Records for this task:
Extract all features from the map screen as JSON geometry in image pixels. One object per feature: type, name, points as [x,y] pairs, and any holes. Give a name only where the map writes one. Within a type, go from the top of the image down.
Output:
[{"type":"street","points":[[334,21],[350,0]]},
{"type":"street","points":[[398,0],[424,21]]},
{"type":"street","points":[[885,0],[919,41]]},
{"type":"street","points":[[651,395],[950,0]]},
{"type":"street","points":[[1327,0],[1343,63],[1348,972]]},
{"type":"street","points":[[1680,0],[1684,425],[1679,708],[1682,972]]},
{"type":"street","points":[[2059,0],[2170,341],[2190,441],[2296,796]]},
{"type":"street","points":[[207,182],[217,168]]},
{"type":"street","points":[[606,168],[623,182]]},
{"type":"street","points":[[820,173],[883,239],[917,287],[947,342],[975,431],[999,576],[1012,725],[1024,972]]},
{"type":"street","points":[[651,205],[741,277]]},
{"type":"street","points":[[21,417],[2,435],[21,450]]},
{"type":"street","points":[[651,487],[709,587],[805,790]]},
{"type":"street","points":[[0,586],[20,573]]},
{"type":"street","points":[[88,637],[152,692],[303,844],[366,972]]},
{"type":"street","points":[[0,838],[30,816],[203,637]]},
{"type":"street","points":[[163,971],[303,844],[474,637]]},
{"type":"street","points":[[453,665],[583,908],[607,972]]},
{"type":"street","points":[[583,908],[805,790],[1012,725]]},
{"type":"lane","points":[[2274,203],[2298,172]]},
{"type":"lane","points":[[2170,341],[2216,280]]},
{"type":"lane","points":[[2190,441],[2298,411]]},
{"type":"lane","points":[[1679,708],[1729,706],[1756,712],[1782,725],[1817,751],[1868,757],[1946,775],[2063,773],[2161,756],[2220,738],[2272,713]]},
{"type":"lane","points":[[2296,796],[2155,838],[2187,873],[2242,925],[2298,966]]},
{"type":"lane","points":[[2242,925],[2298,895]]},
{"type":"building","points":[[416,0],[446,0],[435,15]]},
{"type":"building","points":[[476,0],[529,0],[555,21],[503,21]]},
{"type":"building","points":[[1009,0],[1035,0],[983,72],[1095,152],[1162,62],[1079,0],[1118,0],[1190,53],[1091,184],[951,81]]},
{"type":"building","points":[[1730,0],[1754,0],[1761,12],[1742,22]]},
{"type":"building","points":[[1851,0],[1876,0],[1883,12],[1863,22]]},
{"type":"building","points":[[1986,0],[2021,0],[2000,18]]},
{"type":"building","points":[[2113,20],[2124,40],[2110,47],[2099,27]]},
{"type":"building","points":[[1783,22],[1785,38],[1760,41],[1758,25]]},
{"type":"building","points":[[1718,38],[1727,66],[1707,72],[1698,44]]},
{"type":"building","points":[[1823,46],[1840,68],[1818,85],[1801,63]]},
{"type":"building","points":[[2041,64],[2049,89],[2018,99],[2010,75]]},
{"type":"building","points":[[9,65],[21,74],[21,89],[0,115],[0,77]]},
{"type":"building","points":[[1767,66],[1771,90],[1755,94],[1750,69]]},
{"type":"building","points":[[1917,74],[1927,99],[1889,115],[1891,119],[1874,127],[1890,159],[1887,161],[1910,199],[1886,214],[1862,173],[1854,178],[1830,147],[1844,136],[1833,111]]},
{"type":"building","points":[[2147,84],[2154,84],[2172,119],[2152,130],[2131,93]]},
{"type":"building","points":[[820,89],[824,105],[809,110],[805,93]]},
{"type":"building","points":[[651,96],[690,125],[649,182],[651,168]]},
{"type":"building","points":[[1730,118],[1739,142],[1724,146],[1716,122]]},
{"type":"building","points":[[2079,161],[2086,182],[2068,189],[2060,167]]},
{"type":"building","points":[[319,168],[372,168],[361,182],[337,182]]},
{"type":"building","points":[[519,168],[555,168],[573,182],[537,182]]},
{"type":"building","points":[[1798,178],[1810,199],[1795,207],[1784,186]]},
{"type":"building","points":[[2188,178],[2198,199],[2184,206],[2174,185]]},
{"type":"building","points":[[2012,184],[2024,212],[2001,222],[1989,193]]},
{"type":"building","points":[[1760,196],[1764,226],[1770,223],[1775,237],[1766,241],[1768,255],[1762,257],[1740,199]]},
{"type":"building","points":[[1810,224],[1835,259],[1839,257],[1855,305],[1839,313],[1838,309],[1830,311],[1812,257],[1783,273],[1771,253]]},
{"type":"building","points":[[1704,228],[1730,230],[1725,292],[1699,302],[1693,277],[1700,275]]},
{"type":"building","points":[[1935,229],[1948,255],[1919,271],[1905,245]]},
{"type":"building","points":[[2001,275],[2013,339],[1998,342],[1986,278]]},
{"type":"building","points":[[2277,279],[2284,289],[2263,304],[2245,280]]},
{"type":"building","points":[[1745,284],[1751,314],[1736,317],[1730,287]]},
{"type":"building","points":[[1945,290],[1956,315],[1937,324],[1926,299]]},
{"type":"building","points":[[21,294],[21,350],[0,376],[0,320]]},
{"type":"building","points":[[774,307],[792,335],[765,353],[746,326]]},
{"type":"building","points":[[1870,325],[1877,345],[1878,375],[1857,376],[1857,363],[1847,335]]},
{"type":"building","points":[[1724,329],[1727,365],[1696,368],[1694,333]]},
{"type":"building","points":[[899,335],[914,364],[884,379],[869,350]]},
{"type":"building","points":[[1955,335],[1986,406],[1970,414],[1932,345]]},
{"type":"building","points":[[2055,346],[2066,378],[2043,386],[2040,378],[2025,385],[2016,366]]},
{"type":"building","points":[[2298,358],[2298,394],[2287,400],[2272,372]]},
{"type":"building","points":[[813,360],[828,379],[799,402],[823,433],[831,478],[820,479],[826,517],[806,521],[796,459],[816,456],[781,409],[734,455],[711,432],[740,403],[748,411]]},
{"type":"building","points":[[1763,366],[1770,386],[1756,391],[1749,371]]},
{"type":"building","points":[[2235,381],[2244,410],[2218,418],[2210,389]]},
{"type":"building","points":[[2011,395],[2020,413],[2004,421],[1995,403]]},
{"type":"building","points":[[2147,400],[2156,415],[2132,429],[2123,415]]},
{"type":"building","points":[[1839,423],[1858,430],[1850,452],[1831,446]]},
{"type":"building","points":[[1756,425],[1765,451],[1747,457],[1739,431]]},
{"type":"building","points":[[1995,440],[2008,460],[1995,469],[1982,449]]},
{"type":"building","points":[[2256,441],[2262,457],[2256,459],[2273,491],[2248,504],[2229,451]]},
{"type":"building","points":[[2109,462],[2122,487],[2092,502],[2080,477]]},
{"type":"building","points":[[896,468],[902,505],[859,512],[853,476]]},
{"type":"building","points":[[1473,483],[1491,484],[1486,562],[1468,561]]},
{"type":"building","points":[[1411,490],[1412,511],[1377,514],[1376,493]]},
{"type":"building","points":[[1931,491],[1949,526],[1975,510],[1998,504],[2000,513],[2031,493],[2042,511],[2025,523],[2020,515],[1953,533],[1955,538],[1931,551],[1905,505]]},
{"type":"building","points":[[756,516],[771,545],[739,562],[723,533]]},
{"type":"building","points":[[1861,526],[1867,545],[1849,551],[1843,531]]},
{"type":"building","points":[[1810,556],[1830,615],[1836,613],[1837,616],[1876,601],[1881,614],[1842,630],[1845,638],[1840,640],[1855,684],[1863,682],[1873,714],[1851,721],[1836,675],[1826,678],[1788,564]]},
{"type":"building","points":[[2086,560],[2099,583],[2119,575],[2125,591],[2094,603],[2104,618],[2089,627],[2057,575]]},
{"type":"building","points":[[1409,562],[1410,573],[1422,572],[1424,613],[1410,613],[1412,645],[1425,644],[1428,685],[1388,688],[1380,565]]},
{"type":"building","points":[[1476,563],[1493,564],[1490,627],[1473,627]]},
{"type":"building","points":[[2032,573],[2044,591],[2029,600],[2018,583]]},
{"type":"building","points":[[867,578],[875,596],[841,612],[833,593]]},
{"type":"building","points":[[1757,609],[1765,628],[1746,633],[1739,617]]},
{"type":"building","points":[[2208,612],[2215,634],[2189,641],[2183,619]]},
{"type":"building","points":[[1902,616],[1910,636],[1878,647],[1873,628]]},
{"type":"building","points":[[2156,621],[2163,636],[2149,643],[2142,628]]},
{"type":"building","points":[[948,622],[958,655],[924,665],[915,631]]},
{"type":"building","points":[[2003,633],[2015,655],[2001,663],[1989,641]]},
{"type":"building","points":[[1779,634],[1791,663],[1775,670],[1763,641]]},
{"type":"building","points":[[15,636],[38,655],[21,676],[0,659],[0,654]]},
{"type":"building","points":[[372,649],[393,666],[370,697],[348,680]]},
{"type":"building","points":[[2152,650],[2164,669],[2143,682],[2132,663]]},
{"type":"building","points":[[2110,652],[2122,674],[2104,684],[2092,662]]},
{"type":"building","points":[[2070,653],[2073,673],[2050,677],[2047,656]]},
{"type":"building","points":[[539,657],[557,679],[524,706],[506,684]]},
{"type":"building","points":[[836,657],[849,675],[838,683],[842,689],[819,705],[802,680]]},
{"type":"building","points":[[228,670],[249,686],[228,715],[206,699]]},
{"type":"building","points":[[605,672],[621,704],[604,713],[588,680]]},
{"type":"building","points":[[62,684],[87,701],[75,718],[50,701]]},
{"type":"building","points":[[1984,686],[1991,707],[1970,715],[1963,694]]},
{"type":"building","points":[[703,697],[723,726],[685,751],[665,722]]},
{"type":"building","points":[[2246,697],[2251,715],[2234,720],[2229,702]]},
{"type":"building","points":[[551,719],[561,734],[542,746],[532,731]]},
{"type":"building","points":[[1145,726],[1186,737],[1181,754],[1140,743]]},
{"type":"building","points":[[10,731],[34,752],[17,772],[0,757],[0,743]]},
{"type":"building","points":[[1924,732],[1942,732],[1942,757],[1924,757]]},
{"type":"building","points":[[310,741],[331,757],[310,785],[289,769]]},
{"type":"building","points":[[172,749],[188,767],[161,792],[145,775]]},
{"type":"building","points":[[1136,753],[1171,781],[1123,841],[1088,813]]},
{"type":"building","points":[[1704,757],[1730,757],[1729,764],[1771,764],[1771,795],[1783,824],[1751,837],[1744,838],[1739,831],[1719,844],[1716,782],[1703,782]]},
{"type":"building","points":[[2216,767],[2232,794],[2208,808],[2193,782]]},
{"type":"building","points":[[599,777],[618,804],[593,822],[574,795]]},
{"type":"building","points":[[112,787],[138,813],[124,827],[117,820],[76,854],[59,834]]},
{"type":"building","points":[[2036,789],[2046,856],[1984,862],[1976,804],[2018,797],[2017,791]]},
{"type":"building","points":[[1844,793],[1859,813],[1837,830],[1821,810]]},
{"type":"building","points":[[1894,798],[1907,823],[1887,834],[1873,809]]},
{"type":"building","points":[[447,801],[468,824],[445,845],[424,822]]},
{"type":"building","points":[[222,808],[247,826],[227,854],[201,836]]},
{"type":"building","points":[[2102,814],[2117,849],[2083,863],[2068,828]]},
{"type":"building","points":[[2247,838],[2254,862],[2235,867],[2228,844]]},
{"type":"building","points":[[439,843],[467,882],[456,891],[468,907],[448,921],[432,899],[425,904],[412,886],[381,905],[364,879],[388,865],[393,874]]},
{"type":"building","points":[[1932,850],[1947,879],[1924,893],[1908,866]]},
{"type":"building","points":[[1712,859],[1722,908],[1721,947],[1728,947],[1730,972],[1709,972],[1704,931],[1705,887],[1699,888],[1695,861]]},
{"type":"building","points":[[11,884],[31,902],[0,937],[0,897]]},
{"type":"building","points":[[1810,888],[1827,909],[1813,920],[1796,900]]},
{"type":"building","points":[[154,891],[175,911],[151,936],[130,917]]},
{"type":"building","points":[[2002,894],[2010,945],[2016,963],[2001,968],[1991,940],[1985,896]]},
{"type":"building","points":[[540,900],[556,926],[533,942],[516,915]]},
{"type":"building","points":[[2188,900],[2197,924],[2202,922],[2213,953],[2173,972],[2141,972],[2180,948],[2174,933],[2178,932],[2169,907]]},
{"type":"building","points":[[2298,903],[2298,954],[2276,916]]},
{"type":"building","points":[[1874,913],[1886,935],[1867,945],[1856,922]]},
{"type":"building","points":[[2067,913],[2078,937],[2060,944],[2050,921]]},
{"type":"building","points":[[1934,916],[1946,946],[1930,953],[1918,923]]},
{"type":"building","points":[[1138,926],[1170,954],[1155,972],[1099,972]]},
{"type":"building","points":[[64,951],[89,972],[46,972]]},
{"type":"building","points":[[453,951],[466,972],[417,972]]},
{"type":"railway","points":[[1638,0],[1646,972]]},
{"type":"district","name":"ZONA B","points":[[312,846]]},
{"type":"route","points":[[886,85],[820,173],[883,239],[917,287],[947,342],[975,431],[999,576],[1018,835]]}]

Description of the task: For the word "name", find every line in the data that holds it and copy that line.

Task answer:
Extract all features from the map screen as JSON geometry in image pixels. One object per feature: type, name, points as [x,y] pairs, and any holes. Give a name only where the map writes one. Within a type, go from the top of the image down.
{"type":"district","name":"ZONA B","points":[[312,846]]},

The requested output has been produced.